> **WHAT THE EXERCISE ASKS**: Copy the passage below on the Wall Street Journal's method for analyzing Medicare Advantage data, reproducing every word and punctuation mark.

> **TEXT FOR ANALYSIS**:
========================================================================

The Wall Street Journal set out to examine the system under which Medicare Advantage insurers can collect extra federal money for patients with certain conditions. 
The Journal reviewed Medicare data under a research agreement with the federal government. The data doesn’t include patients’ names, but covers details of doctor visits, hospital stays, prescriptions and other care. 
For years 2018 through 2021, the Journal studied Medicare Advantage patients who were enrolled in a single plan for the full year and had drug coverage through Medicare. 
The analysis excluded those with advanced kidney disease, who received hospice care or who were enrolled in certain types of Medicare plans with atypical payment rules.
Those criteria yielded an average of 20 million enrollees in each year of the analysis, or about 84% of all Medicare Advantage members.
The Journal analyzed roughly two billion diagnoses that those patients received from either doctors, hospitals or their insurance companies. Next, it narrowed those diagnoses to ones listed on claims that qualify under Medicare rules to be considered for so-called risk-adjustment payments—extra payments to Medicare Advantage insurers.

========================================================================

> **EXCERPTED RECORDS**:
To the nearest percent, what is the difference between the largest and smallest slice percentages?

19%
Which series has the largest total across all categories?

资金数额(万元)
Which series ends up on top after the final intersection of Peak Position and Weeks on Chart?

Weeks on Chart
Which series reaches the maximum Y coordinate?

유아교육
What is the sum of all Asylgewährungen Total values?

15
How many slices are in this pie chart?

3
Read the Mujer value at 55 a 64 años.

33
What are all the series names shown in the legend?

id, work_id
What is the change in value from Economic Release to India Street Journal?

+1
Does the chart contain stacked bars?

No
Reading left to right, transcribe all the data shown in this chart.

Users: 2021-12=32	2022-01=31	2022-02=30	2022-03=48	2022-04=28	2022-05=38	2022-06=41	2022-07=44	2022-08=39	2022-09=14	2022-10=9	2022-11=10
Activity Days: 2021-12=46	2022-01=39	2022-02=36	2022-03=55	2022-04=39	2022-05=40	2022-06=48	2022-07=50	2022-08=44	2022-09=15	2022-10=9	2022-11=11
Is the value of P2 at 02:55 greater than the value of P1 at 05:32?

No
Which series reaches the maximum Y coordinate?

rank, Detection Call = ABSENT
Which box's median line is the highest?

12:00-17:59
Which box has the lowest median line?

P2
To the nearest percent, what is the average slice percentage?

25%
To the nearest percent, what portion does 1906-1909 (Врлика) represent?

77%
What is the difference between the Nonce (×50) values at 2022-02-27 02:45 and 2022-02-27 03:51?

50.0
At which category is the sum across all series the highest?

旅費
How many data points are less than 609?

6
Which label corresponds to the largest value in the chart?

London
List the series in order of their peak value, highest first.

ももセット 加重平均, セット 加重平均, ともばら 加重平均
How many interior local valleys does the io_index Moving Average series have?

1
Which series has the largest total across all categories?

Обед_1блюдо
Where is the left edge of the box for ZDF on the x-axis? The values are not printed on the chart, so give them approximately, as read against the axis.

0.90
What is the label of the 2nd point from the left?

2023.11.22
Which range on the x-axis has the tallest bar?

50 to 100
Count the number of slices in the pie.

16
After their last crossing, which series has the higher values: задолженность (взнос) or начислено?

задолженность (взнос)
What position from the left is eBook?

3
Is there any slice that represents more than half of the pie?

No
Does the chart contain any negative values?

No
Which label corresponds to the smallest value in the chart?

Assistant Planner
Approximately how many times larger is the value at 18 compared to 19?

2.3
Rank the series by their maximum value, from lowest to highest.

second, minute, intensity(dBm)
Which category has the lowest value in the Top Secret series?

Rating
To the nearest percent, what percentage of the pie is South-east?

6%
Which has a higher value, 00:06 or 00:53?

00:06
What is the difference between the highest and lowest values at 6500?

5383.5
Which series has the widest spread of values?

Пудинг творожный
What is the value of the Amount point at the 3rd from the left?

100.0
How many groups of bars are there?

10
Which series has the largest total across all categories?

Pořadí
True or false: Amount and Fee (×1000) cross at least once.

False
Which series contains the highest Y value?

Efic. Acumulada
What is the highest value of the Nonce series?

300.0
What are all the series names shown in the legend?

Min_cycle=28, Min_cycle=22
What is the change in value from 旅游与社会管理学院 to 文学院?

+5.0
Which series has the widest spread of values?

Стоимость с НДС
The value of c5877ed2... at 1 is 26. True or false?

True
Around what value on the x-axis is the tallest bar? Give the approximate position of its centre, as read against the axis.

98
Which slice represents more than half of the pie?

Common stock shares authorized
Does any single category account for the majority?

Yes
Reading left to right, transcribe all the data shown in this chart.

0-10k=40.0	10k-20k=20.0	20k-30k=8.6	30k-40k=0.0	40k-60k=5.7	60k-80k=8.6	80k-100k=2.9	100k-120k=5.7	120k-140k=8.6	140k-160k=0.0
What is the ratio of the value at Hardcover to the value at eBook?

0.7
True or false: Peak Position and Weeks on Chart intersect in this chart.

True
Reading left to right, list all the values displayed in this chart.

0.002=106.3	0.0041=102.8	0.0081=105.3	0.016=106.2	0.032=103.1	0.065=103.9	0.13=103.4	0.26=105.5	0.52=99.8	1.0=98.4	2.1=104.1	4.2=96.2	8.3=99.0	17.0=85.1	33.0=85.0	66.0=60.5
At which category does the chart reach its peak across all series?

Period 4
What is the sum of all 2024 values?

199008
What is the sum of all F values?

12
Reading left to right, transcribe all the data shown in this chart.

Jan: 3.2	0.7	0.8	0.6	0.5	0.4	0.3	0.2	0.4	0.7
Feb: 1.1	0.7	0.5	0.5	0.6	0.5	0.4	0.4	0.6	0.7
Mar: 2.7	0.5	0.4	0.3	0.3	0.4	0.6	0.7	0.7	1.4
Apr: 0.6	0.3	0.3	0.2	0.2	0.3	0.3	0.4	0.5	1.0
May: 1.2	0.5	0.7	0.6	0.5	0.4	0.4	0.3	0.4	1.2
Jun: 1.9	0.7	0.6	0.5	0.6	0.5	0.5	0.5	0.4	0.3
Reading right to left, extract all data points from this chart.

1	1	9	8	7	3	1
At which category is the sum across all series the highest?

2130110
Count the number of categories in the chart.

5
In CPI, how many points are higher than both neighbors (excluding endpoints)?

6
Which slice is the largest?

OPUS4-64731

========================================================================

> **EXERCISE RESULT**:
The Wall Street Journal set out to examine the system under which Medicare Advantage insurers can collect extra federal money for patients with certain conditions. 
The Journal reviewed Medicare data under a research agreement with the federal government. The data doesn’t include patients’ names, but covers details of doctor visits, hospital stays, prescriptions and other care. 
For years 2018 through 2021, the Journal studied Medicare Advantage patients who were enrolled in a single plan for the full year and had drug coverage through Medicare. 
The analysis excluded those with advanced kidney disease, who received hospice care or who were enrolled in certain types of Medicare plans with atypical payment rules.
Those criteria yielded an average of 20 million enrollees in each year of the analysis, or about 84% of all Medicare Advantage members.
The Journal analyzed roughly two billion diagnoses that those patients received from either doctors, hospitals or their insurance companies. Next, it narrowed those diagnoses to ones listed on claims that qualify under Medicare rules to be considered for so-called risk-adjustment payments—extra payments to Medicare Advantage insurers.